Candidate Feliciano didn’t say anything all that unreasonable because he didn’t say much of anything, except that he was a “strategy and change consultant,” whatever that may be, and that he knows “where the money is hidden in the budget.”
Emily Peyton often seemed confused. She kept losing track of her thought, and when she found it, she didn’t always make sense. At one point she complained that Vermont did not have complete control of “our monetary system (because) the Federal Reserve dictates to us.”
Actually, Vermont doesn’t have a monetary system. It’s part of the United States, where, as she noted, the Federal Reserve is in charge of (or perhaps “dictates”) the monetary system, a situation which will not change as long as Vermont remains part of the United States, a state of affairs Peyton does not propose to change.
Steele, of course, does. He started off calling the U.S. “the most corrupt, most destructive empire of all time,” at least raising the possibility that he has never heard of Caligula, Hitler, Stalin, or Mao. Challenging American foreign policy is understandable – perhaps useful – even in the context of a campaign for governor. Demonizing the United States as history’s greatest villain is bad politics, and worse history. Possibly bold, but unmistakably ignorant.
The News Guy is treading gently here because he recently enraged the secessionists and is not interested in prolonging the conflict. They became angry when, on Vermont Public Television’s Vermont This Week last month, he noted that the secessionist hierarchy (though not, he made clear, Steele or the movement’s other candidates this year) was infected by the “tinge of racism.”
Inspiring Vermont Commons, the movement’s (apparently illiterate) journal, to proclaim that the News Guy “falsely accuse(d) ten secessionists candidates of racism.”

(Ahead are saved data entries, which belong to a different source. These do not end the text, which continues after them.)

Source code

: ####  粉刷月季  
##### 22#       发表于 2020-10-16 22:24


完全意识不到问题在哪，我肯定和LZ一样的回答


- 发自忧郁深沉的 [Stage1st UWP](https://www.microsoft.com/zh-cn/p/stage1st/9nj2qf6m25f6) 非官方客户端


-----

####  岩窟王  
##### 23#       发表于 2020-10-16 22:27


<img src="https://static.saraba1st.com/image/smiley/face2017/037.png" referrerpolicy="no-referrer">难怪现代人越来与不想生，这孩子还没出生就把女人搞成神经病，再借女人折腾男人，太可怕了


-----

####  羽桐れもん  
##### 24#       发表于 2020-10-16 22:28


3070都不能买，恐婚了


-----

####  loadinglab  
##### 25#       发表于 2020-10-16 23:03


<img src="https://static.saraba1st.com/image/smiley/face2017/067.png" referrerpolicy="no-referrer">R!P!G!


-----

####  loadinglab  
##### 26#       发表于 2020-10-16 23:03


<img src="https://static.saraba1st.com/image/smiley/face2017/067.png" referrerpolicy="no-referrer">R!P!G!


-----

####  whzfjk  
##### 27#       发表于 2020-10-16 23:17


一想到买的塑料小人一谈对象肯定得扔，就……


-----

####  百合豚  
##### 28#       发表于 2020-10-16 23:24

And every other pro-secessionist Vermonter, too, although the spoken remarks had specifically referred only to some of the movement’s leaders.
How can we be racist, Vermont Commons said, when the slate of secessionist candidates includes an Abenaki (Steele), an African-American, an Italian-American, and a Jew?
Here’s how. By being part of an organization whose leaders regularly consort with the neo-segregationist League of the South, which wants to reestablish “the cultural dominance of the Anglo-Celtic people and their institutions.” By having a leader (Thomas Naylor) who is closely allied with League of the South member and Emory University philosopher Donald Livingston, who believes that “the North created segregation” and that Southerners fought during the Civil War “because they were invaded.”
(For documentation, see this 2008 report from the Southern Poverty Law Center)
At any rate, no one has suggested that Dennis Steele is any kind of a bigot. Except perhaps Dennis Steele, who said at the debate that U.S. foreign policy is “orchestrated from Tel Aviv.” and has earlier said that the federal government is “owned, operated, and controlled by Wall Street, Corporate America, and the Israeli Lobby.”
Now, the suggestion that the policies of the White House and the State Department are “orchestrated from Tel Aviv,” can be dismissed as nothing but rampant ignorance. As to the “Israeli lobby,” well, there is no such monolithic entity, but there are pro-Israel organizations that do exert powerful influence in Washington. Criticizing this influence as often not in the best interests of the United States is quite reasonable. It is even quite common.
But singling out this lobby as uniquely more influential than, say, the gun lobby, or Big Pharma, or the health insurance lobby is…well, maybe it’s just more rampant ignorance.
But one has to wonder.
Democrats and Republicans may be too limited and too restrained. But there’s something to be said for restraint and limits.